Besonders für die Wintersportler unter uns ist die richtige Kosmetik das A und O, denn die Winter-Bergsonne, gepaart mit Frost, stellt eine echte Herausforderung dar. Was wir oft nicht bedenken, die Haut kann beim Ski- und Snowboardfahren sowohl erfrieren als auch verbrennen, und das kostet (wie auch bei einem Sonnenbrand im Sommer) erstaunlich viel Energie. Das liegt daran, dass sowohl Unterkühlung als auch Verbrennungen zur Reparaturarbeiten der Haut führen – diese kosten Energie, die dann den Muskeln und der Ausdauer fehlen.

Hinzu kommt, dass die Talgdrüsen bereits ab acht Grad plus ihre Tätigkeit einstellen. Aus diesem Grund liegt die Hautbarriere ohne Schutz da und bringt unser größtes Organ in akute Gefahr. Es führt dazu, dass Feuchtigkeit von innen verdunstet und von draußen Bakterien eindringen. Da sind Rötungen, Spannungsgefühle, kleinere Risse und Trockenheitsschuppung die logische Folge. Aus diesem Grund ist Gesichtspflege im Winter, und besonders in der Höhe beim Wintersport, unerlässlich!

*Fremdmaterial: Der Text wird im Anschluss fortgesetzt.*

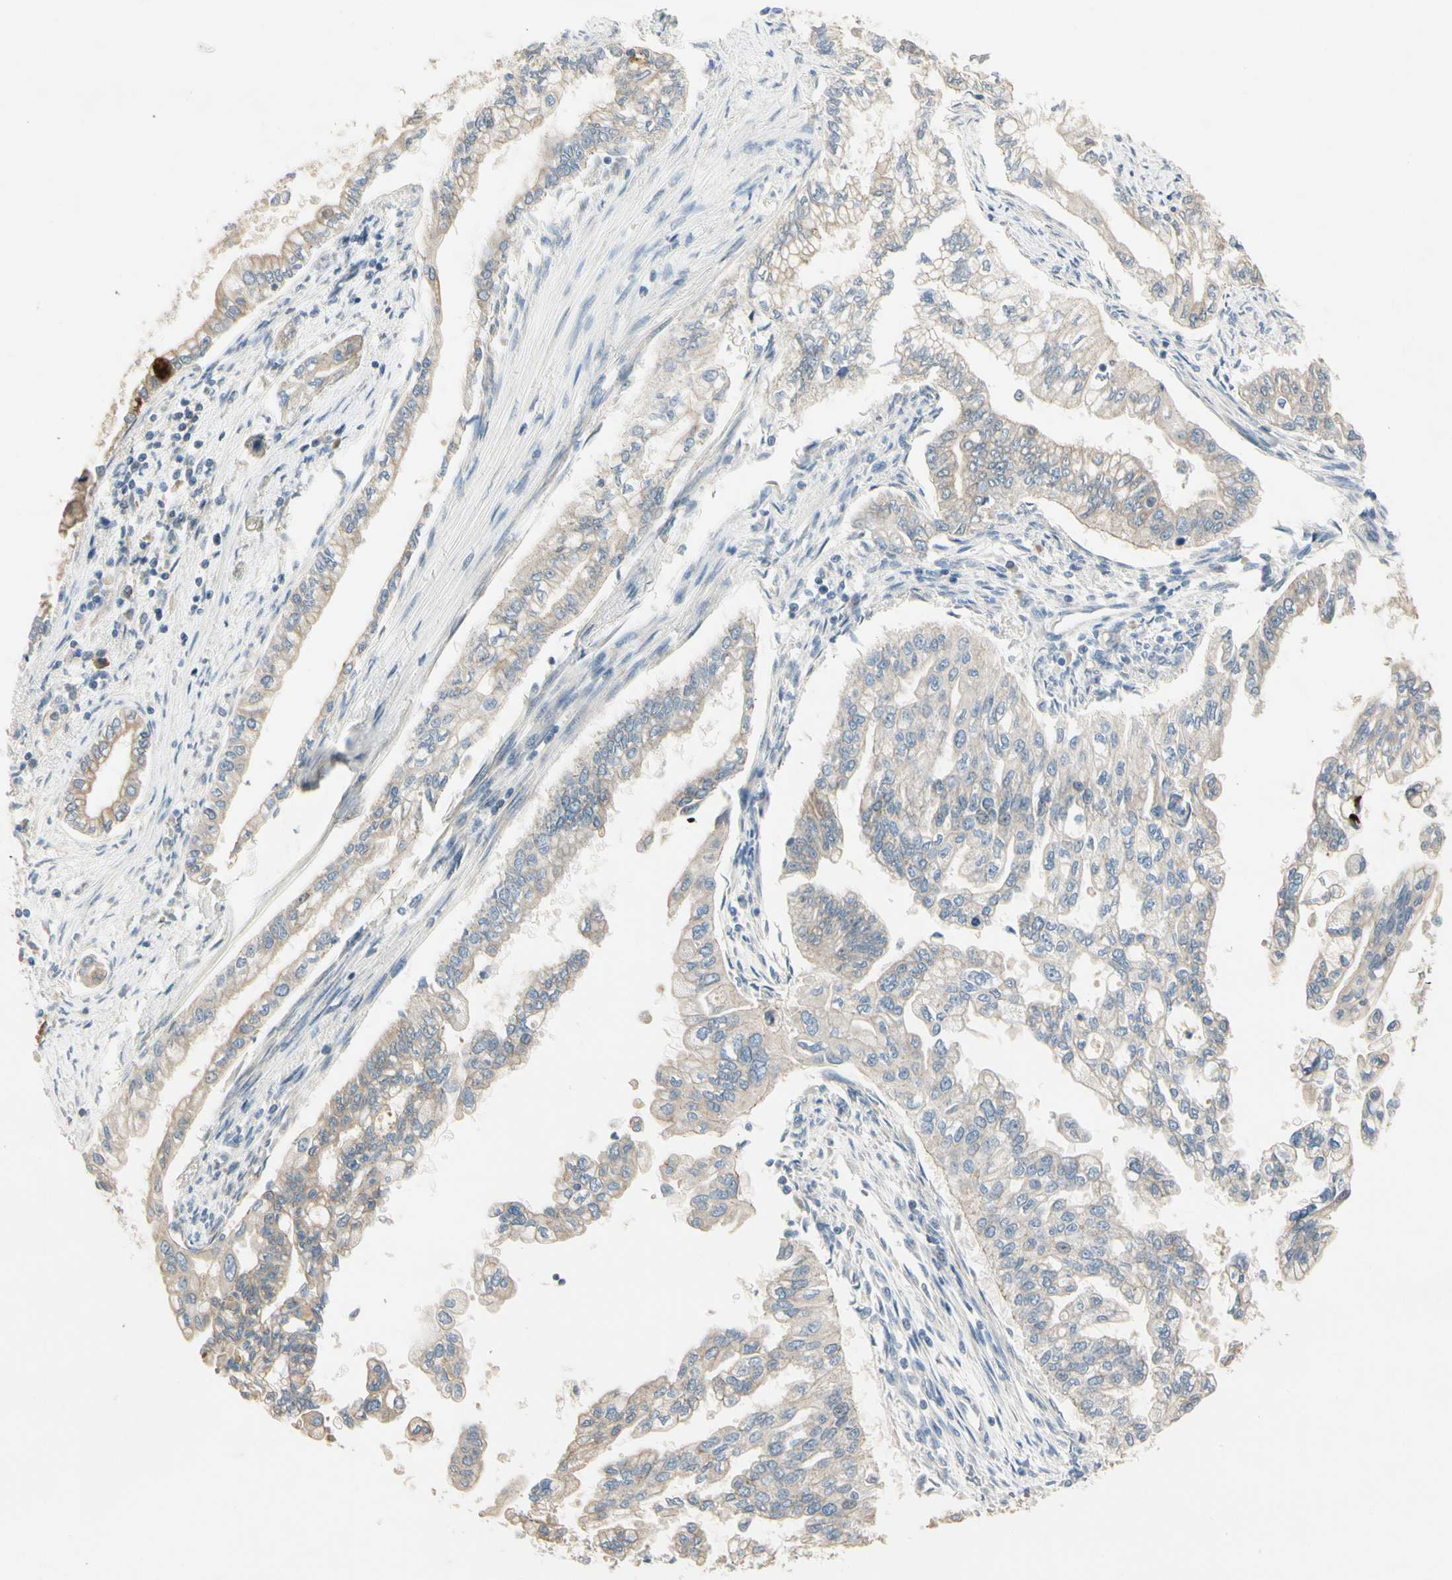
{"staining": {"intensity": "negative", "quantity": "none", "location": "none"}, "tissue": "pancreatic cancer", "cell_type": "Tumor cells", "image_type": "cancer", "snomed": [{"axis": "morphology", "description": "Normal tissue, NOS"}, {"axis": "topography", "description": "Pancreas"}], "caption": "Micrograph shows no significant protein positivity in tumor cells of pancreatic cancer.", "gene": "SPINK4", "patient": {"sex": "male", "age": 42}}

Dabei ist es gar nicht so leicht, die richtige Pflege für die kalten Monate zu finden. Doch wer es richtig angeht, kann ganz einfach Herpes an den Lippen oder eingerissene Nagelhaut vermeiden. Beispielsweise beim Skifahren, Paragliden oder Gletschertraining besteht die beste Gesichtspflege aus einer Kombination aus Feuchtigkeit, Fett und Sonnenschutz – und zwar in dieser Kombination. Besonders wichtig: das Fett muss abends wieder runter von der Haut, da sie sonst nicht atmen kann. Über Nacht braucht die Haut dann vor allem eins, Feuchtigkeit. Die Reinigung der Haut ist also das ganze Jahr über wichtiger Bestandteil ihrer Gesichtspflege. Dabei sollte man darauf achten, die Haut nicht unnötig und zusätzlich zu reizen. Das ständige Wechselspiel zwischen Kälte, starker UV-Strahlung und dem reflektierenden Schnee draußen und der trockenen Luft in den meisten Innenräumen fordert die Haut genug. Verzichten Sie also auf Produkte mit Alkohol, um Ihrer Haut auch mal eine Pause zu gönnen.

Schenken Sie allerdings auch anderen Teilen Ihres Körpers besondere Beachtung im Winter. Nicht nur die Haut kann erheblich leiden, auch die Haare werden oft struppig und widerspenstig oder aber auch fettig und formlos. Deshalb wichtig im Winter: weniger waschen und bürsten. Und ansonsten ähnlich behandeln wie Ihre Haut, mit viel Feuchtigkeit, Fett und Sonnenschutz. Dann steht den kalten Wintermonaten nichts mehr im Wege!